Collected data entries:

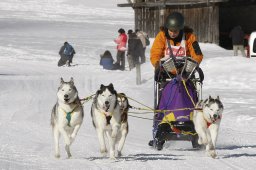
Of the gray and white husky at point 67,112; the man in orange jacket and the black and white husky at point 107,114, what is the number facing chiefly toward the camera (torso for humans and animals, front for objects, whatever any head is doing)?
3

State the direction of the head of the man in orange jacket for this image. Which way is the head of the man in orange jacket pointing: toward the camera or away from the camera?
toward the camera

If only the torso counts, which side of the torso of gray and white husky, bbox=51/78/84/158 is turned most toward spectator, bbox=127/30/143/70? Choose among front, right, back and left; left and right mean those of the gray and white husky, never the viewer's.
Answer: back

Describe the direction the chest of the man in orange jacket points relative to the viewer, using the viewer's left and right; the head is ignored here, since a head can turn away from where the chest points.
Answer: facing the viewer

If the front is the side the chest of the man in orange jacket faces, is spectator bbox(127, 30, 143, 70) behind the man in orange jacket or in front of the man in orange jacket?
behind

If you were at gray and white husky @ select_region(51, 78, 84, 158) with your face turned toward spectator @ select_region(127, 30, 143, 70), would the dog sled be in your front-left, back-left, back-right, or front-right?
front-right

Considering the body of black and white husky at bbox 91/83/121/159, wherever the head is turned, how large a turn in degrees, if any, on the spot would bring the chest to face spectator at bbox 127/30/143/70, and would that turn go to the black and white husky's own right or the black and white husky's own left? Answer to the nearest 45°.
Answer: approximately 180°

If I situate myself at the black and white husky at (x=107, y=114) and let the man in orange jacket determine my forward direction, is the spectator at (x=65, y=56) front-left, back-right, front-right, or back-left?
front-left

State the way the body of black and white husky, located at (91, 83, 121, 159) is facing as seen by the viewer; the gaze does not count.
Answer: toward the camera

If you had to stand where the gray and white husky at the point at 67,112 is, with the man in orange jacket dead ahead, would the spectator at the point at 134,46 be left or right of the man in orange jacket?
left

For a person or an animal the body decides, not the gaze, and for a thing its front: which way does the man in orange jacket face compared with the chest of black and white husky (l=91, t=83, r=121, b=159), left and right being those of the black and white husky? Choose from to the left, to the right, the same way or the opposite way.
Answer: the same way

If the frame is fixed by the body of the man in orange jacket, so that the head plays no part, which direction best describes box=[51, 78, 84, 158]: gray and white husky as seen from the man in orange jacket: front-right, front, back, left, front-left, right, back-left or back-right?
front-right

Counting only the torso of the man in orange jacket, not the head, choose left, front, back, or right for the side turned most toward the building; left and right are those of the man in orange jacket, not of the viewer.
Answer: back

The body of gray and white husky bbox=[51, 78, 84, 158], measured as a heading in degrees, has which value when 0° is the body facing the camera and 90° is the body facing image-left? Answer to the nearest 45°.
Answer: approximately 0°

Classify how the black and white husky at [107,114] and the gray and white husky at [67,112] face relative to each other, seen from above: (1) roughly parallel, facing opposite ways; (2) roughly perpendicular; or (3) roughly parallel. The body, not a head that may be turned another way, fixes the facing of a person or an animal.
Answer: roughly parallel

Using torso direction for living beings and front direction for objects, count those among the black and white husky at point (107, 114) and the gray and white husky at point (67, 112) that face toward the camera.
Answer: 2
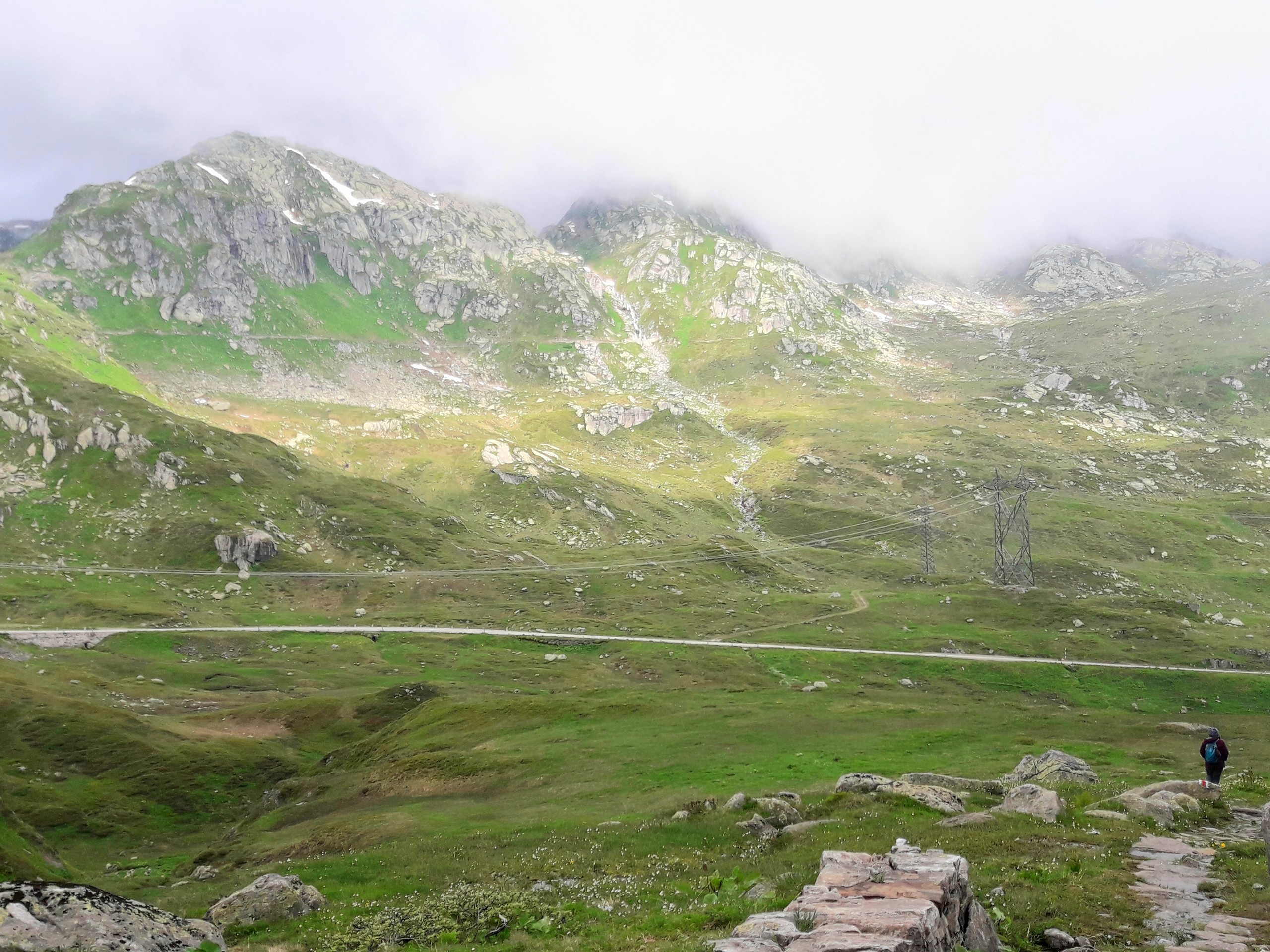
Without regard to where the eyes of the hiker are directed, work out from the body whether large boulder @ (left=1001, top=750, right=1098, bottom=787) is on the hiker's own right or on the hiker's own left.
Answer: on the hiker's own left

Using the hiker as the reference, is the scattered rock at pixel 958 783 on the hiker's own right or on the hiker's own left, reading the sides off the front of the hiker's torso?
on the hiker's own left

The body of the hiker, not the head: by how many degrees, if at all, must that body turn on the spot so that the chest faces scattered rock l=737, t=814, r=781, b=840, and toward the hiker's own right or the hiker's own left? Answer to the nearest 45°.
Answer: approximately 135° to the hiker's own left

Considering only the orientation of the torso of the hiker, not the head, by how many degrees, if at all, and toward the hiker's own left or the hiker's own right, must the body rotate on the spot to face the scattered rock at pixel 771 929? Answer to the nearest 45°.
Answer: approximately 180°

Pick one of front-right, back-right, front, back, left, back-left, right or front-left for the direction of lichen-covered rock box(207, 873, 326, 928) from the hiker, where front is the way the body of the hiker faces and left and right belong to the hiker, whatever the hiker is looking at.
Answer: back-left

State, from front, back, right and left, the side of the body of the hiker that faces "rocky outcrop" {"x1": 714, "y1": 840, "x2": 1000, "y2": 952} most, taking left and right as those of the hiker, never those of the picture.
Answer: back

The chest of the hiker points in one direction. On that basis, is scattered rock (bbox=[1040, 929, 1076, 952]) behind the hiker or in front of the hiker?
behind

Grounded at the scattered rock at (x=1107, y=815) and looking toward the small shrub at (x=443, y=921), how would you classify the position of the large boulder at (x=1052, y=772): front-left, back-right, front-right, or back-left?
back-right

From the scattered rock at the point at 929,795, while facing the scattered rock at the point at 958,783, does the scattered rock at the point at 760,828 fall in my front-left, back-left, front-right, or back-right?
back-left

* Exercise prompt *
All the records above must be retyped exactly, except for their pictures.

* Response to the exercise *
Of the gray and white husky at point 67,112; the man in orange jacket and the black and white husky at point 107,114, what is the number facing chiefly toward the camera (torso for humans and animals, front for objects, whatever any head is doing)?
3

State the direction of the head of the man in orange jacket for this image. Which way is the head of the man in orange jacket pointing: toward the camera or away from the camera?
toward the camera

If only the torso counts, which side of the torso of gray and white husky, bbox=51/78/84/158 is turned most toward spectator, bbox=127/30/143/70? Choose among front, right, back and left; left and right mean those of the gray and white husky, never the viewer's.
Answer: back

Describe the direction the chest of the man in orange jacket points relative to the viewer, using the viewer's left and right; the head is ignored here, since a head can turn away from where the chest points.
Answer: facing the viewer

If the front is the side the chest of the man in orange jacket faces, is spectator bbox(127, 30, 143, 70) behind the man in orange jacket or in front of the man in orange jacket?
behind

If you were at gray and white husky @ select_region(51, 78, 84, 158) with your face turned toward spectator @ select_region(127, 30, 143, 70), would the dog sled be in your front-left, back-left, back-right, or front-right?
front-right

Considering the body of black and white husky at bbox 91/83/121/159, wherever the head is turned, how large a turn in degrees, if any, on the spot would bring the chest to face spectator at bbox 127/30/143/70, and would that turn go to the black and white husky's own right or the black and white husky's own left? Answer to the nearest 45°.
Answer: approximately 180°

If I situate myself at the black and white husky at (x=107, y=114) and let the man in orange jacket determine my forward direction, is the spectator at (x=65, y=56) front-left, back-right, front-right, or back-left?
front-left

State the way the body of black and white husky, located at (91, 83, 121, 159) is facing as seen by the viewer; the gaze does not count.
Answer: toward the camera

If you had to stand where the gray and white husky at the point at 67,112 is, with the man in orange jacket dead ahead, would the spectator at the point at 134,46 be left or right of the man in orange jacket?
left

For a person or an animal the body decides, not the gaze, and for a thing its front: which way does the man in orange jacket face compared with the chest of black and white husky (l=91, t=83, r=121, b=159), left and right being those of the black and white husky? Choose from to the left, to the right, the same way or the opposite way.
Answer: the same way

If the frame is fixed by the body of the man in orange jacket, so that the head plays no part, which direction best describes box=[51, 78, 84, 158]: gray and white husky as seen from the man in orange jacket: front-right, front, back, left, front-left, right, back-left or back-right?
front-right

Counting only the torso of the man in orange jacket, not the head, choose left, front, back, or right for the side turned most toward the building; left and right are those of the man in orange jacket, not of the viewer.
Answer: back

The body of gray and white husky bbox=[51, 78, 84, 158], measured as a heading in degrees, has which value when 0° is the body facing the camera and 90° is the body facing image-left? Answer to the nearest 45°.
Answer: approximately 0°

Classify how the black and white husky at [107,114] and the gray and white husky at [67,112] face relative to each other, seen from above: (1) roughly parallel, facing opposite ways; (2) roughly perpendicular; or (3) roughly parallel. The body, not a head that may be turned another way, fixes the facing of a person or an animal.
Answer: roughly parallel

Using torso direction for living beings and front direction for objects, count those among the black and white husky at point (107, 114) and the gray and white husky at point (67, 112) that face toward the camera.
Answer: 2
Without regard to where the eyes of the hiker are directed, work out from the body whether large boulder @ (left=1001, top=750, right=1098, bottom=787) is on the hiker's own right or on the hiker's own left.
Answer: on the hiker's own left

Using the hiker as the reference, is the scattered rock at pixel 958 783 on the hiker's own right or on the hiker's own left, reading the sides off the front of the hiker's torso?
on the hiker's own left

The body of the hiker, not the head: by how many degrees, if at all, must that body turn on the spot so that the chest faces scattered rock l=737, t=814, r=781, b=840, and toward the hiker's own right or the hiker's own left? Answer to the nearest 45°.
Answer: approximately 135° to the hiker's own left

Considering only the orientation of the torso of the hiker, not the head, by how many degrees, if at all, and toward the hiker's own left or the hiker's own right, must the body rotate on the spot to face the scattered rock at pixel 771 929? Answer to the nearest 45°.
Answer: approximately 180°

Pick one of front-right, back-right, front, back, left, back-left, right or front-left for the direction of lichen-covered rock box(207, 873, 326, 928) from the hiker, where front is the way the body of the hiker faces and left and right belong to the hiker, whatever the hiker is looking at.
Answer: back-left

State, from front, back, right and left, the side of the body of the hiker that faces "rocky outcrop" {"x1": 714, "y1": 840, "x2": 1000, "y2": 952} most, taking left and right as those of the hiker, never those of the picture.
Answer: back

The chest of the hiker points in one direction. On that basis, is scattered rock (bbox=[1040, 929, 1076, 952]) behind the hiker or in front of the hiker?
behind

Grounded at the scattered rock at (x=1107, y=815) and looking toward the small shrub at (x=443, y=921), how would you classify the position of the large boulder at (x=1052, y=772): front-left, back-right, front-right, or back-left?
back-right

From the scattered rock at the point at 929,795, while facing the scattered rock at the point at 958,783, does the scattered rock at the point at 760,828 fall in my front-left, back-left, front-right, or back-right?
back-left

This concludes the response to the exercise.